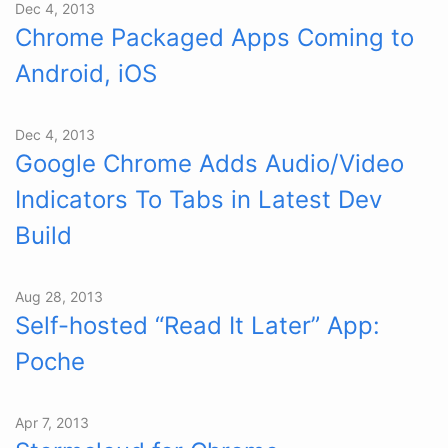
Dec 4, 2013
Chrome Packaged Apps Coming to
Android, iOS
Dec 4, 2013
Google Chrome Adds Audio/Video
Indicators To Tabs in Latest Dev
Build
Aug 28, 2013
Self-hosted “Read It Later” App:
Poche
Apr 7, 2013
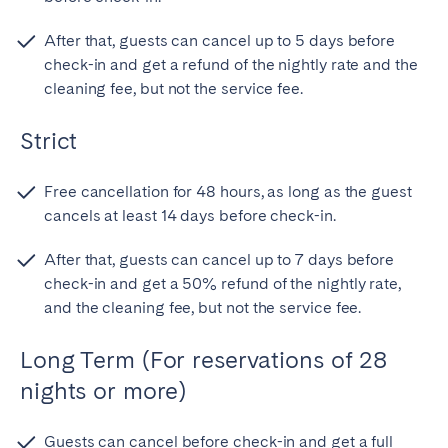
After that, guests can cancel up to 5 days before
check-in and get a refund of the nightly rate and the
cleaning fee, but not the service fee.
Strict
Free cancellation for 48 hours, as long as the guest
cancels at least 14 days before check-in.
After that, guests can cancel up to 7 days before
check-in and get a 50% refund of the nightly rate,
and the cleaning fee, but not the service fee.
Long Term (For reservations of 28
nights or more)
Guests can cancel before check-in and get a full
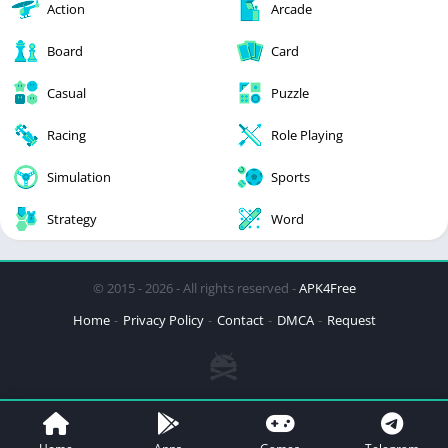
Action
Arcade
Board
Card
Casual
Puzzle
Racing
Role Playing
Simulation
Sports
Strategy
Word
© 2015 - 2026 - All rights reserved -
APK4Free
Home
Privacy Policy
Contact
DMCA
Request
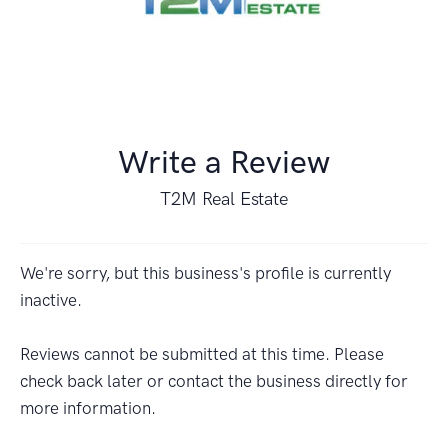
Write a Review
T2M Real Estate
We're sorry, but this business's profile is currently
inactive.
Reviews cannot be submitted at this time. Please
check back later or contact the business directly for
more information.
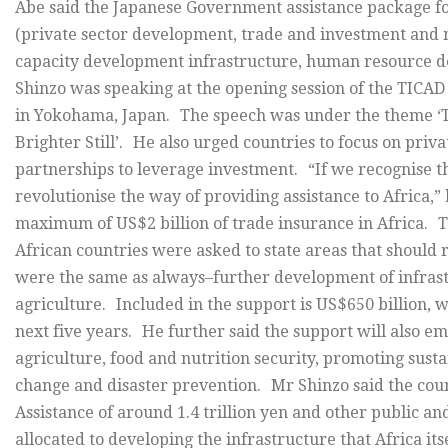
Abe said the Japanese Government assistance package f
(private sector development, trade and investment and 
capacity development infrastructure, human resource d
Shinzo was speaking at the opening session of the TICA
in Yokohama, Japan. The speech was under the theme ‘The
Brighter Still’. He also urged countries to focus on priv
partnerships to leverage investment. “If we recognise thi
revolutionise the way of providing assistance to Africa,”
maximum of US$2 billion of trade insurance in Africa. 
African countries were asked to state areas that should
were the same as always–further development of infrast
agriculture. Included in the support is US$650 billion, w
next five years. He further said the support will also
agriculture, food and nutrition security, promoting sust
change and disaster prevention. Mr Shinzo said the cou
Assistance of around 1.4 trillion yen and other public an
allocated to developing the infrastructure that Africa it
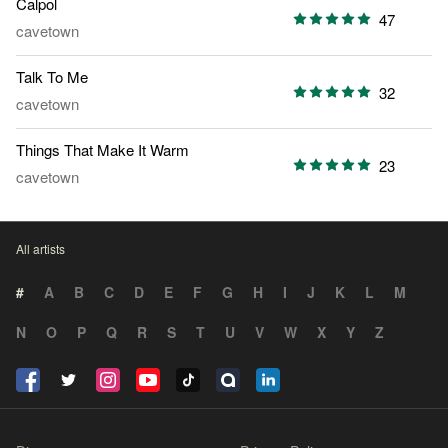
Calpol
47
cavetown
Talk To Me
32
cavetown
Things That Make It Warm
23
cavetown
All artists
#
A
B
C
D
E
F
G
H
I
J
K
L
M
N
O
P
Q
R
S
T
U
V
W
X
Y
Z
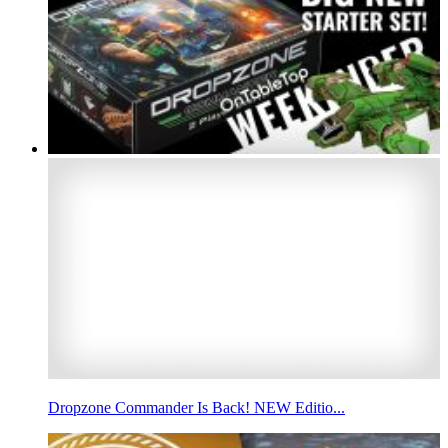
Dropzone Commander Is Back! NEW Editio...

◆ ◆ ◆ ◆

■ **Problem to solve**:
Retype the text read from each of the records above without any changes, and leave the pictures out of your answer.

■ **Result for this exercise**:
Dec 4, 2013
Chrome Packaged Apps Coming to
Android, iOS
Dec 4, 2013
Google Chrome Adds Audio/Video
Indicators To Tabs in Latest Dev
Build
Aug 28, 2013
Self-hosted “Read It Later” App:
Poche
Apr 7, 2013
After that, guests can cancel up to 5 days before
check-in and get a refund of the nightly rate and the
cleaning fee, but not the service fee.
Strict
Free cancellation for 48 hours, as long as the guest
cancels at least 14 days before check-in.
After that, guests can cancel up to 7 days before
check-in and get a 50% refund of the nightly rate,
and the cleaning fee, but not the service fee.
Long Term (For reservations of 28
nights or more)
Guests can cancel before check-in and get a full
Action
Arcade
Board
Card
Casual
Puzzle
Racing
Role Playing
Simulation
Sports
Strategy
Word
© 2015 - 2026 - All rights reserved -
APK4Free
Home
Privacy Policy
Contact
DMCA
Request
Write a Review
T2M Real Estate
We're sorry, but this business's profile is currently
inactive.
Reviews cannot be submitted at this time. Please
check back later or contact the business directly for
more information.
Abe said the Japanese Government assistance package f
(private sector development, trade and investment and 
capacity development infrastructure, human resource d
Shinzo was speaking at the opening session of the TICA
in Yokohama, Japan. The speech was under the theme ‘The
Brighter Still’. He also urged countries to focus on priv
partnerships to leverage investment. “If we recognise thi
revolutionise the way of providing assistance to Africa,”
maximum of US$2 billion of trade insurance in Africa. 
African countries were asked to state areas that should
were the same as always–further development of infrast
agriculture. Included in the support is US$650 billion, w
next five years. He further said the support will also
agriculture, food and nutrition security, promoting sust
change and disaster prevention. Mr Shinzo said the cou
Assistance of around 1.4 trillion yen and other public an
allocated to developing the infrastructure that Africa it
Calpol
47
cavetown
Talk To Me
32
cavetown
Things That Make It Warm
23
cavetown
All artists
#
A
B
C
D
E
F
G
H
I
J
K
L
M
N
O
P
Q
R
S
T
U
V
W
X
Y
Z
Dropzone Commander Is Back! NEW Editio...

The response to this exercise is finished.